I'm seeing that at the moment.
I'm trying to get it to deal with various different types of accounts and especially credit cards. It seems like it could be better. But I like it so far.
posted by Just this guy, y'know at 5:50 AM on January 19, 2016 [1 favorite]


YNAB can have a bit of a learning curve, and the new cloud version still has some kinks in it since they just launched it. It will probably get smoother. If you find yourself having questions as you are trying it out, there is a really active (if kind of messy) forum of YNAB users where people talk about the software and the method in super detail. You have to register to get access but it's free. The YNAB subreddit is also a pretty good resource.
posted by aka burlap at 7:02 AM on January 19, 2016


Will it do tracking of my specific expenditures, or is it purely a "this is what I ought to spend" thing?


The new YNAB does support bank importing but their philosophy is that you input your own transactions so that you actually know where every dollar you spend goes. This is what makes having the mobile apps so handy. You track the money the minute you spend it.

You set your own budget (you can read about the "envelope system" for more info on this philosophy).
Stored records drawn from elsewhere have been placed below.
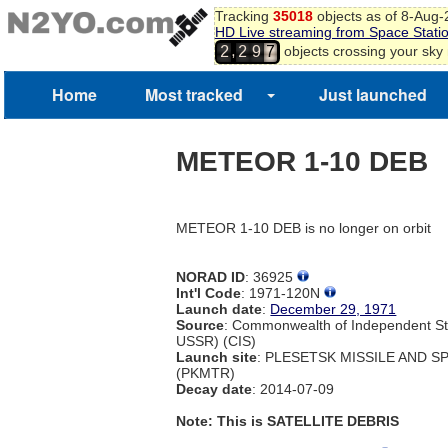
Tracking
35018
objects as of 8-Aug
HD Live streaming from Space Stati
,
objects crossing your sky
2
2
9
7
Home
Most tracked
Just launched
METEOR 1-10 DEB
METEOR 1-10 DEB is no longer on orbit
NORAD ID
: 36925
Int'l Code
: 1971-120N
Launch date
:
December 29, 1971
Source
: Commonwealth of Independent St
USSR) (CIS)
Launch site
: PLESETSK MISSILE AND 
(PKMTR)
Decay date
: 2014-07-09
Note: This is SATELLITE DEBRIS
Give every dollar a job in your budget. The idea is that once you budget your expenses for the month, you have enough left over (even if it's $50) to put into a "Do Not Spend" category. If you overspend on, say, restaurants, you have to decide whether to cover that money with the Do Not Spend money, or money from another category, like entertainment.

The Reddit sub is great, and YNAB itself has a ton of videos on their get-out-of-debt philosophy and how the software works.
posted by Brittanie at 7:16 AM on January 19, 2016


I'm not thrilled about the new subscription model, but I will say that the new YNAB deals with credit cards much, much better than the old one. It's a difference that may end up winning me over.